> **Directions for this task**: Write out the data below word for word, from its start through the line containing "For every layout", inclusive. Leave the pictures out of your answer.

--- begin Extracted records ---

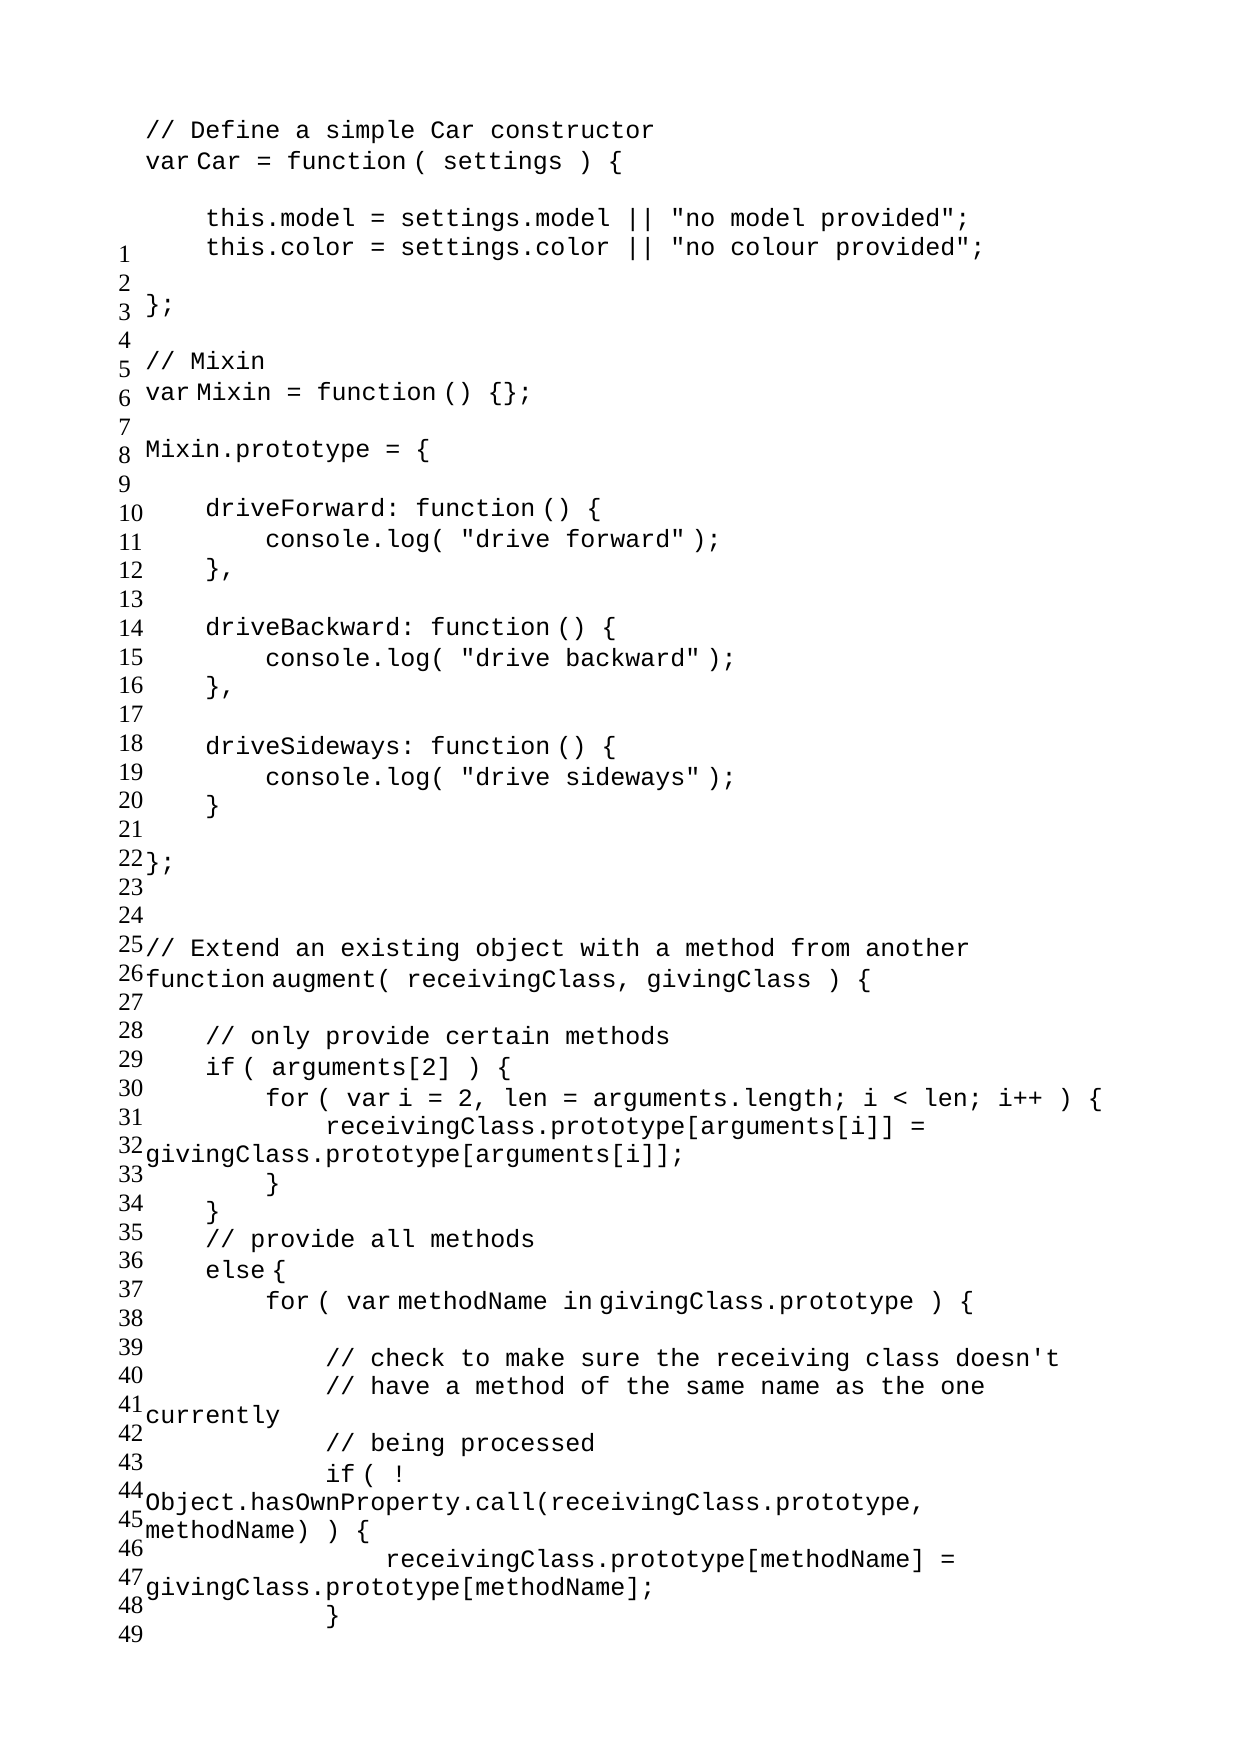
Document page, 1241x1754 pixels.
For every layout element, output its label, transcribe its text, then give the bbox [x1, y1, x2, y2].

table_header 1 2 3 4 5 6 7 8 9 10 11 12 13 14 15 16 17 18 19 20 21 22 23 24 25 26 27 28 29 30 31 32 33 34 35 36 37 38 39 40 41 42 43 44 45 46 47 48 49 50 51 52 53 54 55 56 57 58 59 60 61 62 63 64 65 66 67 68 69 70 71 72 73 74 75 76 77 78 79 80 81 82 83 84 85 86 87 [118, 118, 145, 1636]
table_header // Define a simple Car constructor var Car = function ( settings ) { this.model = settings.model || "no model provided"; this.color = settings.color || "no colour provided"; }; // Mixin var Mixin = function () {}; Mixin.prototype = { driveForward: function () { console.log( "drive forward" ); }, driveBackward: function () { console.log( "drive backward" ); }, driveSideways: function () { console.log( "drive sideways" ); } }; // Extend an existing object with a method from another function augment( receivingClass, givingClass ) { // only provide certain methods if ( arguments[2] ) { for ( var i = 2, len = arguments.length; i < len; i++ ) { receivingClass.prototype[arguments[i]] = givingClass.prototype[arguments[i]]; } } // provide all methods else { for ( var methodName in givingClass.prototype ) { // check to make sure the receiving class doesn't // have a method of the same name as the one currently // being processed if ( !Object.hasOwnProperty.call(receivingClass.prototype, methodName) ) { receivingClass.prototype[methodName] = givingClass.prototype[methodName]; } // Alternatively (check prototype chain as well): // if ( !receivingClass.prototype[methodName] ) { // receivingClass.prototype[methodName] = givingClass.prototype[methodName]; // } } } } // Augment the Car constructor to include "driveForward" and "driveBackward" augment( Car, Mixin, "driveForward", "driveBackward" ); // Create a new Car var myCar = new Car({ model: "Ford Escort", color: "blue" }); // Test to make sure we now have access to the methods myCar.driveForward(); myCar.driveBackward(); // Outputs: // drive forward // drive backward // We can also augment Car to include all functions from our mixin // by not explicitly listing a selection of them augment( Car, Mixin ); var mySportsCar = new Car({ model: "Porsche", color: "red" }); mySportsCar.driveSideways(); // Outputs: // drive sideways [145, 118, 1122, 1636]
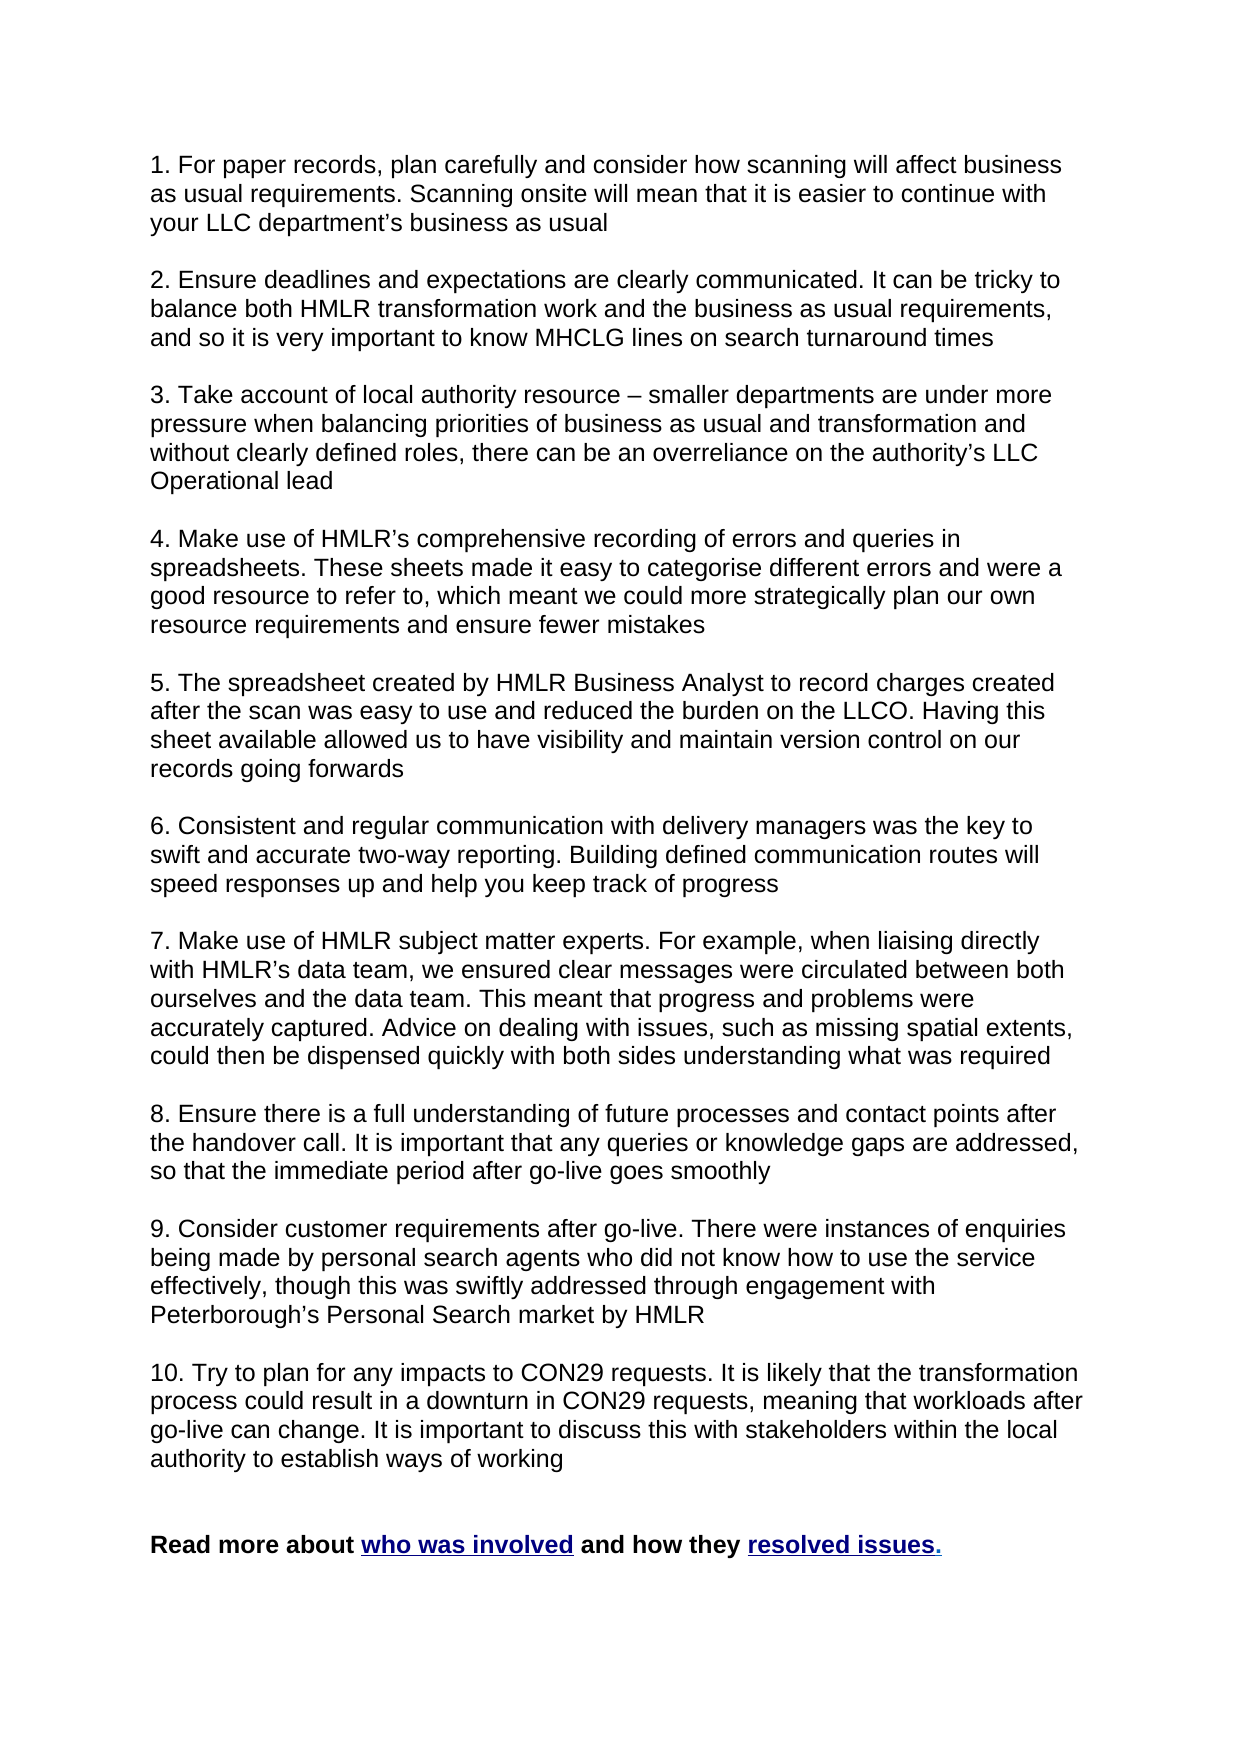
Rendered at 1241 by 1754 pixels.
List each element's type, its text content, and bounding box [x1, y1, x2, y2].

text Read more about who was involved and how they resolved issues. [150, 1530, 1090, 1559]
text 6. Consistent and regular communication with delivery managers was the key to swift and accurate two-way reporting. Building defined communication routes will speed responses up and help you keep track of progress [150, 811, 1090, 897]
text 8. Ensure there is a full understanding of future processes and contact points after the handover call. It is important that any queries or knowledge gaps are addressed, so that the immediate period after go-live goes smoothly [150, 1099, 1090, 1185]
text 4. Make use of HMLR’s comprehensive recording of errors and queries in spreadsheets. These sheets made it easy to categorise different errors and were a good resource to refer to, which meant we could more strategically plan our own resource requirements and ensure fewer mistakes [150, 524, 1090, 639]
text 2. Ensure deadlines and expectations are clearly communicated. It can be tricky to balance both HMLR transformation work and the business as usual requirements, and so it is very important to know MHCLG lines on search turnaround times [150, 265, 1090, 351]
text 3. Take account of local authority resource – smaller departments are under more pressure when balancing priorities of business as usual and transformation and without clearly defined roles, there can be an overreliance on the authority’s LLC Operational lead [150, 380, 1090, 495]
text 9. Consider customer requirements after go-live. There were instances of enquiries being made by personal search agents who did not know how to use the service effectively, though this was swiftly addressed through engagement with Peterborough’s Personal Search market by HMLR [150, 1214, 1090, 1329]
text 7. Make use of HMLR subject matter experts. For example, when liaising directly with HMLR’s data team, we ensured clear messages were circulated between both ourselves and the data team. This meant that progress and problems were accurately captured. Advice on dealing with issues, such as missing spatial extents, could then be dispensed quickly with both sides understanding what was required [150, 926, 1090, 1070]
text 1. For paper records, plan carefully and consider how scanning will affect business as usual requirements. Scanning onsite will mean that it is easier to continue with your LLC department’s business as usual [150, 150, 1090, 236]
text 10. Try to plan for any impacts to CON29 requests. It is likely that the transformation process could result in a downturn in CON29 requests, meaning that workloads after go-live can change. It is important to discuss this with stakeholders within the local authority to establish ways of working [150, 1357, 1090, 1472]
text 5. The spreadsheet created by HMLR Business Analyst to record charges created after the scan was easy to use and reduced the burden on the LLCO. Having this sheet available allowed us to have visibility and maintain version control on our records going forwards [150, 667, 1090, 782]
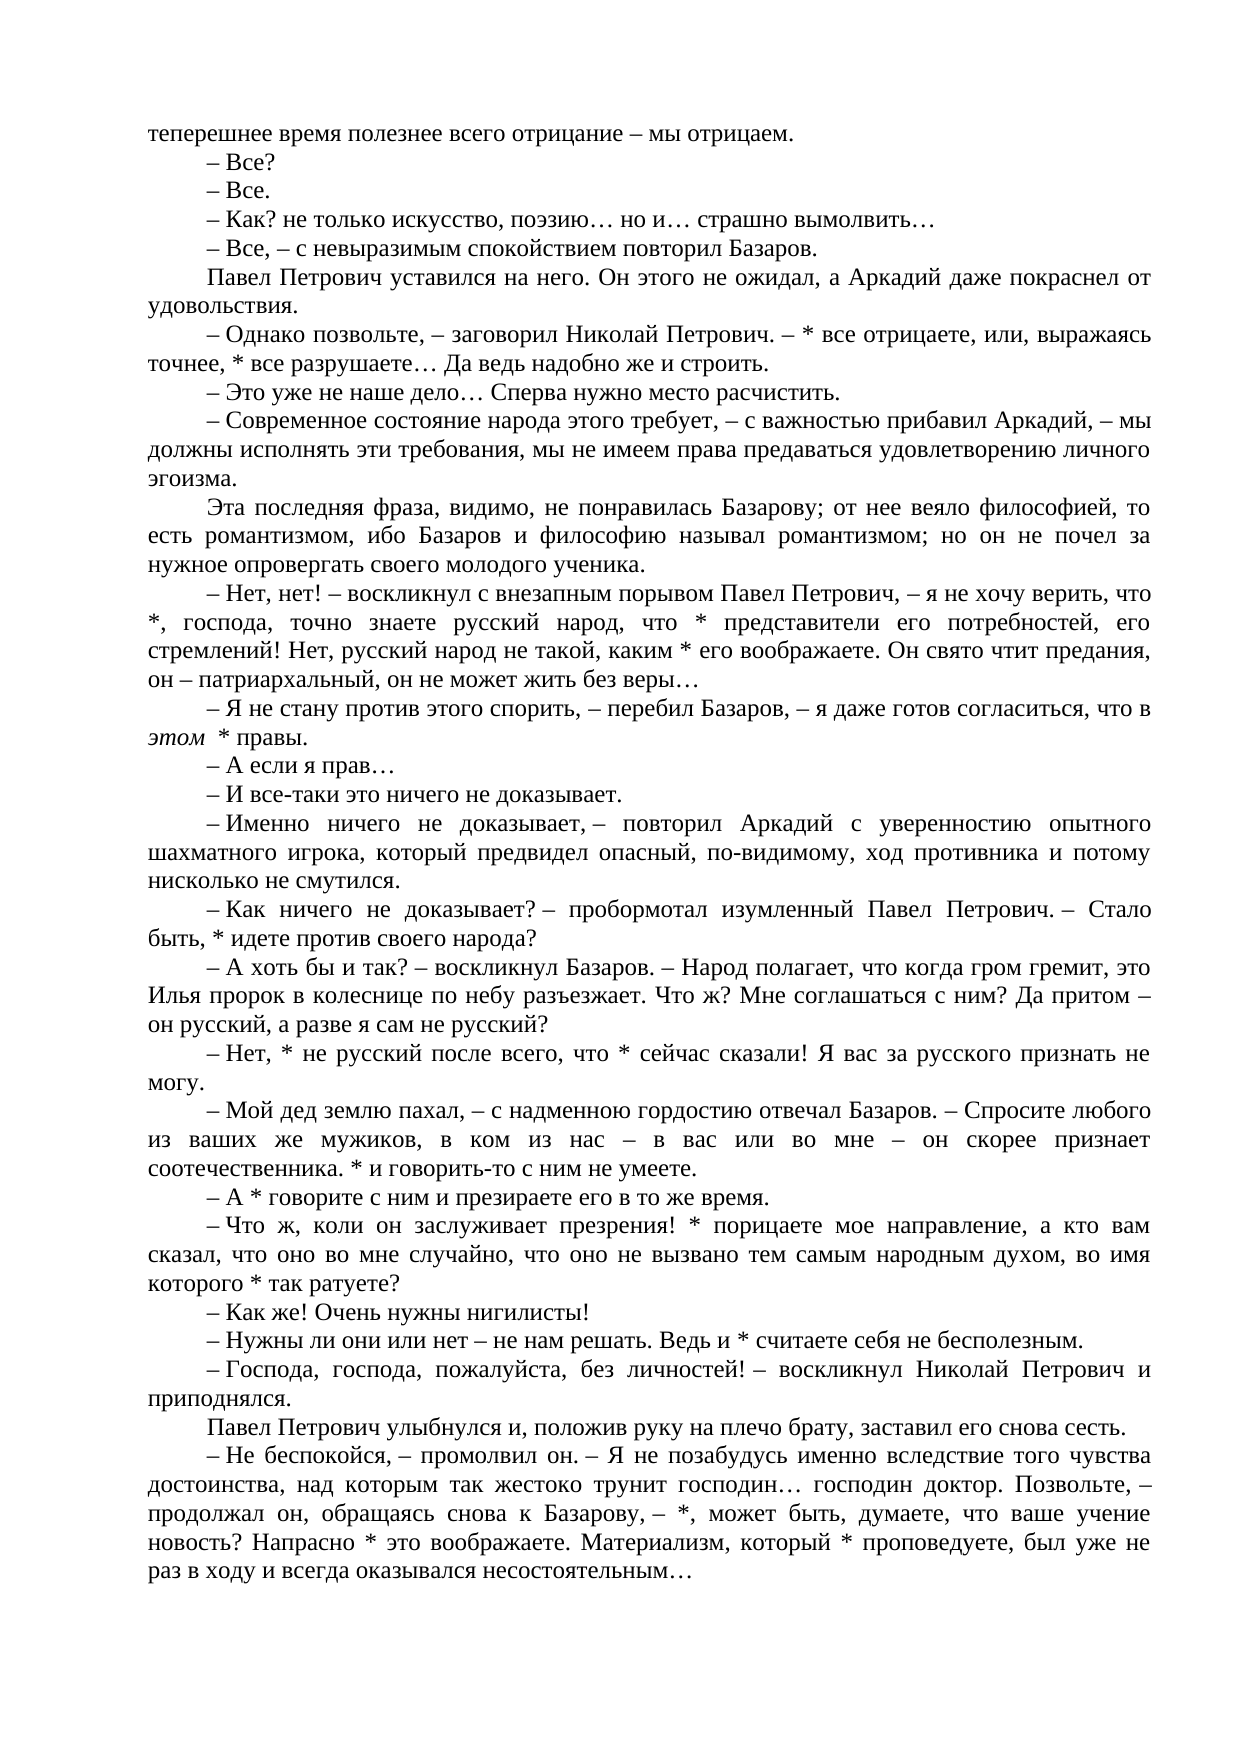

--- end Extracted records ---

> **The solution**:
Document page, 1241x1754 pixels.
For every layout element, output its label, transcribe its text, then give the bbox [x1, y1, x2, y2].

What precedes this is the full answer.